##### Estratto di testo #####

Può sembrare strano e paradossale, ma in un periodo di crisi come questo, dove sono molti gli italiani in cerca di occupazione, le inserzioni sui quotidiani o sui siti specializzati rappresentano soltanto il 15% dei posti di lavoro realmente disponibili. Fondamentale, quindi, riuscire a “scoprire” il restante 85% per aiutare chi il lavoro lo cerca e, soprattutto, chi lo ha appena perso o lo sta per perdere. Questo è quello che, tra le altre cose, fa Intoo, dal 1° dicembre scorso nuova denominazione di DBM Italia, società leader di mercato nell’outplacement. Per saperne qualcosa di più abbiamo raggiunto Cetti Galante, Direttore generale di Intoo.
Ci può spiegare innanzitutto cos’è l’outplacement?
L’outplacement è il supporto alla ricollocazione professionale. È un servizio ancora sottoutilizzato in Italia. Basti pensare che secondo i dati Aiso (Associazione italiana società di outplacement) negli ultimi tre anni sono state supportate circa 23.000 persone. Se pensiamo che nello stesso periodo le persone che hanno perso il lavoro sono state 250.000 si capisce quanto poco sia utilizzato questo strumento, che può invece fare la differenza.

#####

◆ Compito da svolgere: Puoi ricopiare per intero l'intervista sull'outplacement, senza cambiare nemmeno una parola? I dati riportati qui non hanno nulla a che vedere con l'intervista sull'outplacement.

##### Voci del dataset #####

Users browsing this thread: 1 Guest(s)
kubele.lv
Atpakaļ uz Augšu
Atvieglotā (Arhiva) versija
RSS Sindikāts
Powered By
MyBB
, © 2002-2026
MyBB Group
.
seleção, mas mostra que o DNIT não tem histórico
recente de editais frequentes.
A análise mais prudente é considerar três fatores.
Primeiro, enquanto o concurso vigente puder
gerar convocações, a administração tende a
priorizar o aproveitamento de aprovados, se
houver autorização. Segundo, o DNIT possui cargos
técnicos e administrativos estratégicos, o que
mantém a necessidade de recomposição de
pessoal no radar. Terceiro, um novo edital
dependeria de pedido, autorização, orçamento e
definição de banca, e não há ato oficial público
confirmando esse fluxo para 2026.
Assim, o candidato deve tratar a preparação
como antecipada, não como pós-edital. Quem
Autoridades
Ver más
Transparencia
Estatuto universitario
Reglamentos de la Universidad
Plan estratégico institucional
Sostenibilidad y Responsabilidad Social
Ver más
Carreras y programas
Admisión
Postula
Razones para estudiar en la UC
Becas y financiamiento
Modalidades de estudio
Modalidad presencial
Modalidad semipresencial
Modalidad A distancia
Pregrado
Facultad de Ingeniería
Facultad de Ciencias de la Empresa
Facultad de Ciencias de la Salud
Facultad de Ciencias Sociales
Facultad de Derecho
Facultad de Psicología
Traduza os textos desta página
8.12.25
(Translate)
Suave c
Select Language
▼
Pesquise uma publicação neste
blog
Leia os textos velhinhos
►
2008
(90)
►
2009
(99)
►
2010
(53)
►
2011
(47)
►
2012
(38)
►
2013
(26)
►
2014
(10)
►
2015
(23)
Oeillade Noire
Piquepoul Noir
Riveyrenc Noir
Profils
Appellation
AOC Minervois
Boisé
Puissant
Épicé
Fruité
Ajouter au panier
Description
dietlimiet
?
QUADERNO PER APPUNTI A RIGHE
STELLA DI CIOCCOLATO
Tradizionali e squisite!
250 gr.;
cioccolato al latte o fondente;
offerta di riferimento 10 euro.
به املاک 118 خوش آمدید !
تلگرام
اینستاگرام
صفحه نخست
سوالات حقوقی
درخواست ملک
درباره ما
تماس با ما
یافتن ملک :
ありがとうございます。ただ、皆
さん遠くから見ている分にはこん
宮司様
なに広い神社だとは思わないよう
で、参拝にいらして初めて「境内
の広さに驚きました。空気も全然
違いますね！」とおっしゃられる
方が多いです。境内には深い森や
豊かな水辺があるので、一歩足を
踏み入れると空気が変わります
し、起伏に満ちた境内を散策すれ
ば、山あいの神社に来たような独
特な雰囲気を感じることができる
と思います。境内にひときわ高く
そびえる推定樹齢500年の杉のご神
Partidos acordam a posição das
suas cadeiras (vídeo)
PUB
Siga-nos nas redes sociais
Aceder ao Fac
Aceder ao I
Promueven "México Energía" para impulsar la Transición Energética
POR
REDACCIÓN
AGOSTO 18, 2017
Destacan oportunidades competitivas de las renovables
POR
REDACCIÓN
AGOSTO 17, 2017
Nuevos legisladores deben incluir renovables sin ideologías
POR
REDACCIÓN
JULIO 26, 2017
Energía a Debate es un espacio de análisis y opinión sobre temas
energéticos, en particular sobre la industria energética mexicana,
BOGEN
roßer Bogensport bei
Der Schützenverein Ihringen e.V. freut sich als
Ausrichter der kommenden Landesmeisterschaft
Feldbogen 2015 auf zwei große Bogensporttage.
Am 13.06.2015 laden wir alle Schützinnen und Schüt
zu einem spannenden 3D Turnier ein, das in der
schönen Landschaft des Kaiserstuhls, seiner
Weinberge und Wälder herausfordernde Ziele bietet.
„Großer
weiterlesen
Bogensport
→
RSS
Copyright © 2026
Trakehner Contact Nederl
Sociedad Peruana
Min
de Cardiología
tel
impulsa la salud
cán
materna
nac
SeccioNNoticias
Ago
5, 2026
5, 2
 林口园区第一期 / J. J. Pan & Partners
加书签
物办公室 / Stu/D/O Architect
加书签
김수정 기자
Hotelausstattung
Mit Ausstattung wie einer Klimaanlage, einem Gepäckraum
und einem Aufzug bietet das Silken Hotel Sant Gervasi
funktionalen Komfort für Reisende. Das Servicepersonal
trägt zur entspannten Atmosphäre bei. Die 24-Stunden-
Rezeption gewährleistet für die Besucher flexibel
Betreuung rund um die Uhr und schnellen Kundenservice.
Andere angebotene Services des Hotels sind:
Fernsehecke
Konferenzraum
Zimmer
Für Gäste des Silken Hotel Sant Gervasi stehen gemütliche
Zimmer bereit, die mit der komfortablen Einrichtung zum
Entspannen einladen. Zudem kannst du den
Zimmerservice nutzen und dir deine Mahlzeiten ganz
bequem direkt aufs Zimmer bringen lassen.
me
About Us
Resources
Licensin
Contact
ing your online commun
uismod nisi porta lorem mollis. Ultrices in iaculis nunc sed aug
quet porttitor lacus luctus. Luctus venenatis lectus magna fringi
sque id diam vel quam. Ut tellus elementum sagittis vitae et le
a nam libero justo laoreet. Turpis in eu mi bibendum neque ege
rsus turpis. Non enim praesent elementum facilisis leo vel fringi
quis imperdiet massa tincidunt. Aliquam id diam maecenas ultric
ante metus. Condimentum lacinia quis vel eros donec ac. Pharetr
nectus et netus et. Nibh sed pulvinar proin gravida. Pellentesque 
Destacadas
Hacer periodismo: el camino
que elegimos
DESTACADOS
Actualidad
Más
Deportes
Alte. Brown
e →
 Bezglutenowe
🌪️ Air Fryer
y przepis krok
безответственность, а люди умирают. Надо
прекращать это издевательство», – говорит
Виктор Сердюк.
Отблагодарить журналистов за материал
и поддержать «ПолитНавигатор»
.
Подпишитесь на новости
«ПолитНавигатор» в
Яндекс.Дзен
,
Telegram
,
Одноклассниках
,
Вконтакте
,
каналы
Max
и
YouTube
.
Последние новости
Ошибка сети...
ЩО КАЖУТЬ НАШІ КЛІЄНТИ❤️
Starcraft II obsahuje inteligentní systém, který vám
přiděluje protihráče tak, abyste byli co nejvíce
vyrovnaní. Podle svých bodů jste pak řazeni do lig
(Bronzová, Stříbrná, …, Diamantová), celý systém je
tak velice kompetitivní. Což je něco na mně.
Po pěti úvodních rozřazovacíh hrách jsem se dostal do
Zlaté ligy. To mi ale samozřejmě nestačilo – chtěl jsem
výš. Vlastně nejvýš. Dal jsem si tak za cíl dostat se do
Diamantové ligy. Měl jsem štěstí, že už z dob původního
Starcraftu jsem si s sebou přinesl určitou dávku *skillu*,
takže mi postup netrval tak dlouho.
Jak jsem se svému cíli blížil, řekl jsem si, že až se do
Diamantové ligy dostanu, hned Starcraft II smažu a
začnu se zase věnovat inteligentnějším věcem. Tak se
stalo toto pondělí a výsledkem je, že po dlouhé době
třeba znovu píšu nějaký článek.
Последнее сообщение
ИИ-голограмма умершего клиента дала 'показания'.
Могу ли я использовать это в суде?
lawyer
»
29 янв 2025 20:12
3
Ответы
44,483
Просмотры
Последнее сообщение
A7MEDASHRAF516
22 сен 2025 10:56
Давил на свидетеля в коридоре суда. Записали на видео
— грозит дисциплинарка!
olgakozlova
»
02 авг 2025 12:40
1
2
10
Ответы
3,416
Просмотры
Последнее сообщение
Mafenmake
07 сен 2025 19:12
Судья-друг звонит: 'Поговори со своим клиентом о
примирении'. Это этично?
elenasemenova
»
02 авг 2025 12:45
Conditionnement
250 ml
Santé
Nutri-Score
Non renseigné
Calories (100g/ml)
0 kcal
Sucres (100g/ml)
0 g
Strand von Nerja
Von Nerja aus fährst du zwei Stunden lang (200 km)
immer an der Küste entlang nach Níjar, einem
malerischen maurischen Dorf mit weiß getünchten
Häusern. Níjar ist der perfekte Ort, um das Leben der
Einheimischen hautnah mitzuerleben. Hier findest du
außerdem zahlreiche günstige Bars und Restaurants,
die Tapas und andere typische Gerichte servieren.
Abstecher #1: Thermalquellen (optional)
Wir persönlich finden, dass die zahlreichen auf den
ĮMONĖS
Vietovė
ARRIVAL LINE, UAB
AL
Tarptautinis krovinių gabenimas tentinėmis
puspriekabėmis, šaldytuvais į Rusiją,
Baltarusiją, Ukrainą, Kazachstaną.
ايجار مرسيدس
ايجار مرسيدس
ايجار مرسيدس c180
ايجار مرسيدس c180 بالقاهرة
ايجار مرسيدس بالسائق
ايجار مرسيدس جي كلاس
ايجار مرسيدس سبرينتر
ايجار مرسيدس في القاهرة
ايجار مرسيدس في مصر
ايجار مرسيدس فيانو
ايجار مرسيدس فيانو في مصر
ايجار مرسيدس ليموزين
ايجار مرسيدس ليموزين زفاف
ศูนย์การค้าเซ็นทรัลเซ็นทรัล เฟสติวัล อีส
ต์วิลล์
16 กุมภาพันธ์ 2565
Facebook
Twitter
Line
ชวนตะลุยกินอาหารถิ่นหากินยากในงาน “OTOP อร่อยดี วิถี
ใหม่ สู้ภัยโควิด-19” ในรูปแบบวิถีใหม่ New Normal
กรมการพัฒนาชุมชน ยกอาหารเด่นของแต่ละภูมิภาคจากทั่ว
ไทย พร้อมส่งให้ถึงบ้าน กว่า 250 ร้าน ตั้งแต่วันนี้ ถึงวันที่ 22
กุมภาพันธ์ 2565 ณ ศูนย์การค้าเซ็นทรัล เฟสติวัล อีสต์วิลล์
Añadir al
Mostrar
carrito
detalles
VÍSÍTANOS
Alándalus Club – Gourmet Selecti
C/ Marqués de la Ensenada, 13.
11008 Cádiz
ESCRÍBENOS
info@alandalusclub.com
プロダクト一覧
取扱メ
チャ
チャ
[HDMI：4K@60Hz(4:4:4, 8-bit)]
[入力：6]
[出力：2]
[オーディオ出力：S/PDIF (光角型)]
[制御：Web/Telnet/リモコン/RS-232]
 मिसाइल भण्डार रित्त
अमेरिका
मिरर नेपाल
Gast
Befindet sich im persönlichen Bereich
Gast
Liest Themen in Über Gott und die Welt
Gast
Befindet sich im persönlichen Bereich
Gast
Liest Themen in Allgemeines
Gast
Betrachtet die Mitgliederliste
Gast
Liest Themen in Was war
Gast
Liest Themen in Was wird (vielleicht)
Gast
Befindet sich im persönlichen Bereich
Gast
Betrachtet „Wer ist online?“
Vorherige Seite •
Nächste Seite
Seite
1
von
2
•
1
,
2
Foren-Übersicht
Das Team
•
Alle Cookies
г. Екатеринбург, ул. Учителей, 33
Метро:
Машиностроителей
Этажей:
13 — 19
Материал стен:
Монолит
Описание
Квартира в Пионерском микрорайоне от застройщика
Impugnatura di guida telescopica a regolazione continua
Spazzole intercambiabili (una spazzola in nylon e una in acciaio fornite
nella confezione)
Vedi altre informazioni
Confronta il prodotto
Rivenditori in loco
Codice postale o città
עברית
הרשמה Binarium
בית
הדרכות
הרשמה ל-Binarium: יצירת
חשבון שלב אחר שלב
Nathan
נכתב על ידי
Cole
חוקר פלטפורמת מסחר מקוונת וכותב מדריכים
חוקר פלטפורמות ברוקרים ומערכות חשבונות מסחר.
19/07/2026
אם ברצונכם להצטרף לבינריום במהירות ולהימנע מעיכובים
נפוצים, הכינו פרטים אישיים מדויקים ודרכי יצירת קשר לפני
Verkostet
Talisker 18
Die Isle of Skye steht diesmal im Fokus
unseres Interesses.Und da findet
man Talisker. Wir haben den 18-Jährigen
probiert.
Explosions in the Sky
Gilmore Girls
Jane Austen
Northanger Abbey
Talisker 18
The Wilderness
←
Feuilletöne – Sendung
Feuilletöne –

#####

◆ La tua risposta:
Può sembrare strano e paradossale, ma in un periodo di crisi come questo, dove sono molti gli italiani in cerca di occupazione, le inserzioni sui quotidiani o sui siti specializzati rappresentano soltanto il 15% dei posti di lavoro realmente disponibili. Fondamentale, quindi, riuscire a “scoprire” il restante 85% per aiutare chi il lavoro lo cerca e, soprattutto, chi lo ha appena perso o lo sta per perdere. Questo è quello che, tra le altre cose, fa Intoo, dal 1° dicembre scorso nuova denominazione di DBM Italia, società leader di mercato nell’outplacement. Per saperne qualcosa di più abbiamo raggiunto Cetti Galante, Direttore generale di Intoo.
Ci può spiegare innanzitutto cos’è l’outplacement?
L’outplacement è il supporto alla ricollocazione professionale. È un servizio ancora sottoutilizzato in Italia. Basti pensare che secondo i dati Aiso (Associazione italiana società di outplacement) negli ultimi tre anni sono state supportate circa 23.000 persone. Se pensiamo che nello stesso periodo le persone che hanno perso il lavoro sono state 250.000 si capisce quanto poco sia utilizzato questo strumento, che può invece fare la differenza.